Document segment:
══════════════════════════════
Gio: Patho was my highest subject.
Farina: I hate you. Melt under my scary digital stare. (glaring emoticon)


Farina: How are you?
Dennise: Hmm, waxed my pubic hair, finally finished the translations 2 nights ago, bought picture frames, put up the Christmas tree, in the night cafe right now with my mom and Danie.
Farina: Hmm... Bikini wax would have been a less graphic term.


Marrion
:
Guess what? We're being housed at Century Park Hotel!
Farina: Since I'm woefully ignorant of what or where that is, I'm guessing I should be impressed and say, "Wow! Amazing!"
Marrion: Then again, I may have overestimated you.
Farina: I can't know everything. But that doesn't mean I don't know more than YOU do.


Gio
:
Guess what. I'm in a club with other XU Med people. What the heck should I do here? I don't dance.
Farina: No fair. You didn't go with me but you're going with them. But since you're my friend, I'll tell you my secret to surviving a club. Pick a couple that's making out and voila! HBO live.
Gio: Eww.. I should leave. But the interns paid for me. It would be rude so to speak.
Farina: Ah. Sucks to be you. But seriously, an hour more there would probably be enough. Or you could bust a move for 5 minutes then leave them horrified. At least you can leave.


Dennise: I texted Mars an hour ago that I'm cancelling.
══════════════════════════════
Data for review:
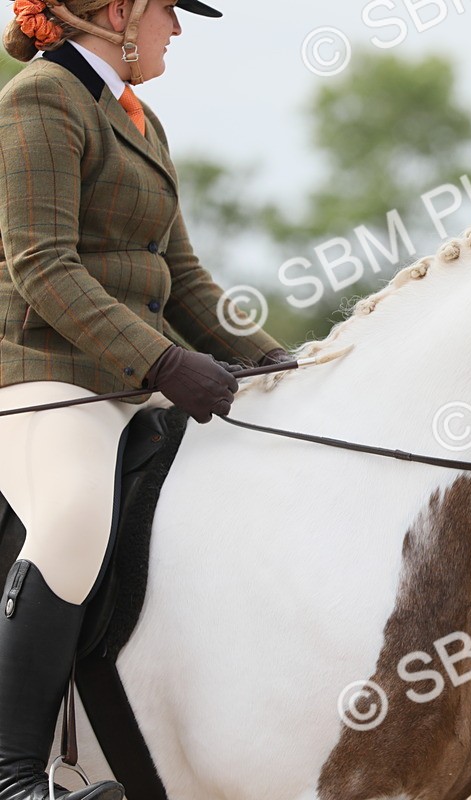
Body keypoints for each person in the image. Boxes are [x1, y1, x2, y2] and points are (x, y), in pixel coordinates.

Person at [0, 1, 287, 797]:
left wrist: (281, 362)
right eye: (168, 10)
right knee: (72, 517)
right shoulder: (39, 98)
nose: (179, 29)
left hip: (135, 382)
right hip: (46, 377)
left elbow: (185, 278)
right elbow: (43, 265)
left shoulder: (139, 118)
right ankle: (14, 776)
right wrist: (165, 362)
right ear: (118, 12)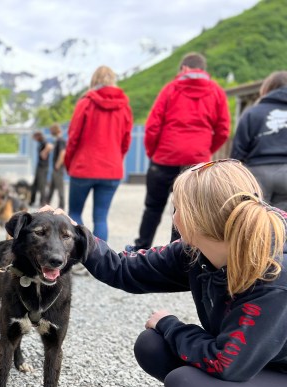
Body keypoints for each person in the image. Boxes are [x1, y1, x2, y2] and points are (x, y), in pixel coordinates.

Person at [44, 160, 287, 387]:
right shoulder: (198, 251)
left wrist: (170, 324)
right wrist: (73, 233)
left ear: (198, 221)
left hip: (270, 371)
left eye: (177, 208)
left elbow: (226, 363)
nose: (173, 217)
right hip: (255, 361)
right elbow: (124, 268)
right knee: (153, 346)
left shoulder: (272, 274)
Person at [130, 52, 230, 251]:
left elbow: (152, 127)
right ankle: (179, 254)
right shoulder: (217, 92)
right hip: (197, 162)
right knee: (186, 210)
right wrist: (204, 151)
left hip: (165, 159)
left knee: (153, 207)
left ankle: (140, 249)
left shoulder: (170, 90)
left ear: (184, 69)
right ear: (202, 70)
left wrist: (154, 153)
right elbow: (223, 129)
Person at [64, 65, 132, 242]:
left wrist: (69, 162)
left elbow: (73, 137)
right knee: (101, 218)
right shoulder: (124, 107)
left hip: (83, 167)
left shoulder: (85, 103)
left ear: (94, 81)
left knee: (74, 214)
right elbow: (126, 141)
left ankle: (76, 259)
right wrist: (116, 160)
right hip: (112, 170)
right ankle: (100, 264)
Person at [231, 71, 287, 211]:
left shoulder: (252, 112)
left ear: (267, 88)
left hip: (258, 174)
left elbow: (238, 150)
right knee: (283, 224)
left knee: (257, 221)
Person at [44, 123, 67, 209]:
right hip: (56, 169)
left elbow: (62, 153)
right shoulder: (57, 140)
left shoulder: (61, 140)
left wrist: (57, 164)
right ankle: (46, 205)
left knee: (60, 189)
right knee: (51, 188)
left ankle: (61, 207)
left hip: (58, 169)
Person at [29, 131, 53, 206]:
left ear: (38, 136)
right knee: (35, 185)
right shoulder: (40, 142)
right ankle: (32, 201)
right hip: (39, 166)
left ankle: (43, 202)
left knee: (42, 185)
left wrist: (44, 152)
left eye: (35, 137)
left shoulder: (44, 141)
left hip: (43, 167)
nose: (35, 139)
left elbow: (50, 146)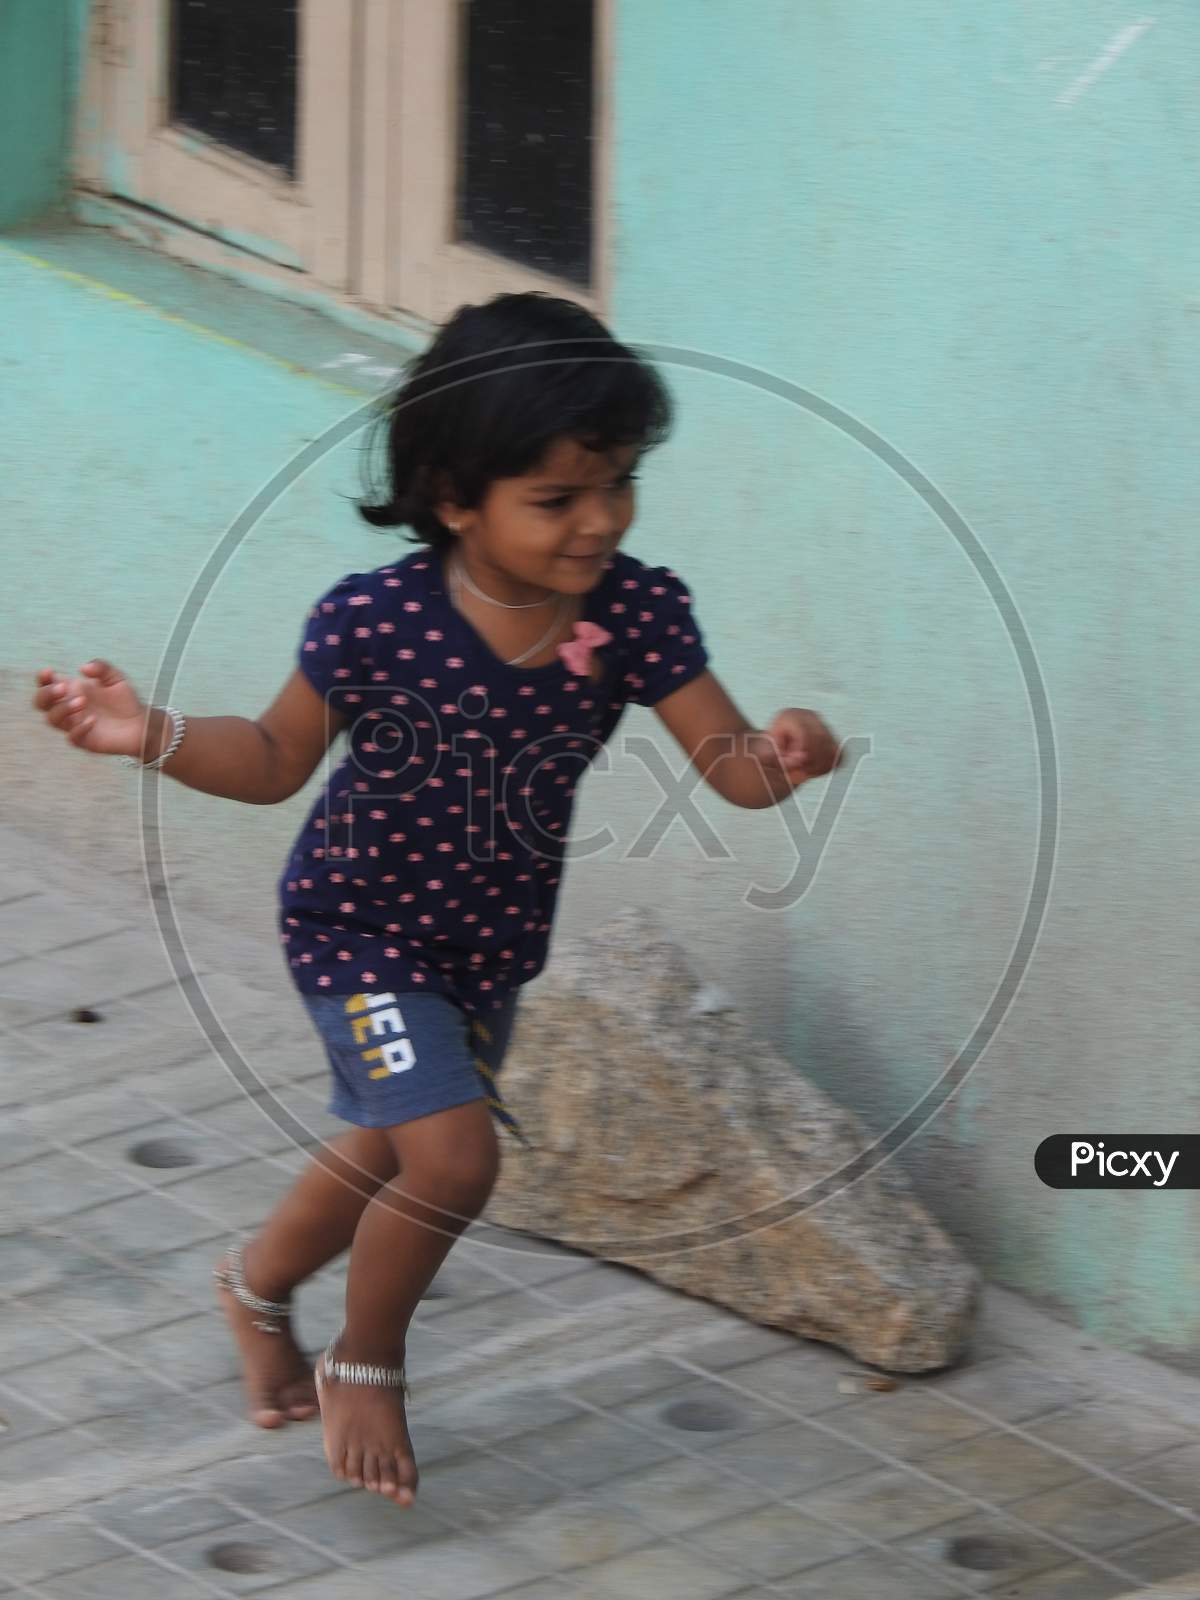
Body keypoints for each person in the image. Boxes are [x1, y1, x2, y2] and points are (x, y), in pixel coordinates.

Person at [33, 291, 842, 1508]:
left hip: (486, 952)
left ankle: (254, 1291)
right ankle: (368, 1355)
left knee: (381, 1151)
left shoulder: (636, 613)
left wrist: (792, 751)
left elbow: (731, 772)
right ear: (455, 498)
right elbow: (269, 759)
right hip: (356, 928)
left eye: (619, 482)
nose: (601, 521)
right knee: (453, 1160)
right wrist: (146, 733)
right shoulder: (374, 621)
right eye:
══════════════════════════════
List of tasks:
A) Check each statement against the chat excerpt. Answer yes or no, and quote the words from the excerpt that decide it.
(i) Gio says he does not dance.
(ii) Gio's night at the club was paid for by the interns.
(iii) Dennise finished the translations two weeks ago.
B) Translate this sentence from the chat excerpt into Spanish: "But that doesn't mean I don't know more than YOU do."
C) Carry on the chat excerpt past its final line, Dennise's message about cancelling.

Responses:
A)
(i) Yes: "I don't dance."
(ii) Yes: "But the interns paid for me."
(iii) No: "finally finished the translations 2 nights ago"

B) Pero eso no significa que no sepa más que TÚ.

C)
Farina: OMG, you're having sex, no? That's why you're cancelling! I get it. Shopping with us isn't exactly orgasmic.
Dennise: LOL. I had sex. Now he's just snoring.
Farina: So you're cancelling because of afterglow lethargy? Okay. Whatchadoin later? I'm assuming Mr. German Guy will continue snoring until we go to Bo's.
Dennise: Yeah. Let's shop later nalang.
Farina: Okaay... Anyway, we'll be at Sotelco at 1pm then shop at 2pm. Just text. Unless you're too caught up in the throes of passion and you're fingers have gone limp and you can't text.


Gio
:
I asked my dad if I could get married. He said I'm old enough. Can u be best man?
Farina: If you want Monica to go crazy..
Gio: You always were boyish.
Farina: Yeah, but a barong really can't hide my girly boobs.
Gio: Tape them.
Farina: I will wear breast bindings and wear a samurai outfit! Yay!


Gio
:
I'm at Bo's right now. Want cake?
Farina: I'm busy making dessert for my family.
Gio: You cook?
Farina: If you can call stacking graham crackers, cream and mangoes COOKING.


Farina:
Mars, whatchadoin? Wanna go out?
Marisse: You really have no idea what's happening, no? It's flooding.


Farina:
Everytime I watch America's Next Top Model, I just want to punch Tyra Banks in the face.
Dennise: LOL! I needed that! I'm so stressed here. Ga-arte si Danie every night!
Farina: Maybe it's the Boracay sand. She was eating sand when you got there.


Farina:
Reading from my diary. "Marrion sat in the seat behind me and we were talking. Actually, he was insulting me."
Dennise: LOL!!! The guy's an ass! Why did we ever like him, I wonder?
Farina: Haay... I don't know. But there's glaring evidence that I did.


(Farina forwarded diary quote to Marrion)

Marrion: Hehehe... What's high school for you if we weren't classmates? Would you have these great memories?
Farina: I'm laughing NOW. But at the time, I just wanted to punch you in the face.
Marrion: Tell me more about your diary where I'm involved... The happy ones!
Farina: Please. They weren't happy. Just evidence of you being an ass.


My life is slowly turning digital.

2 comments:

Dennise said...

FAR MABUANG KO!!!!!!!!!!!!!!!!!!!!!!!!

MORE! MORE! MORE!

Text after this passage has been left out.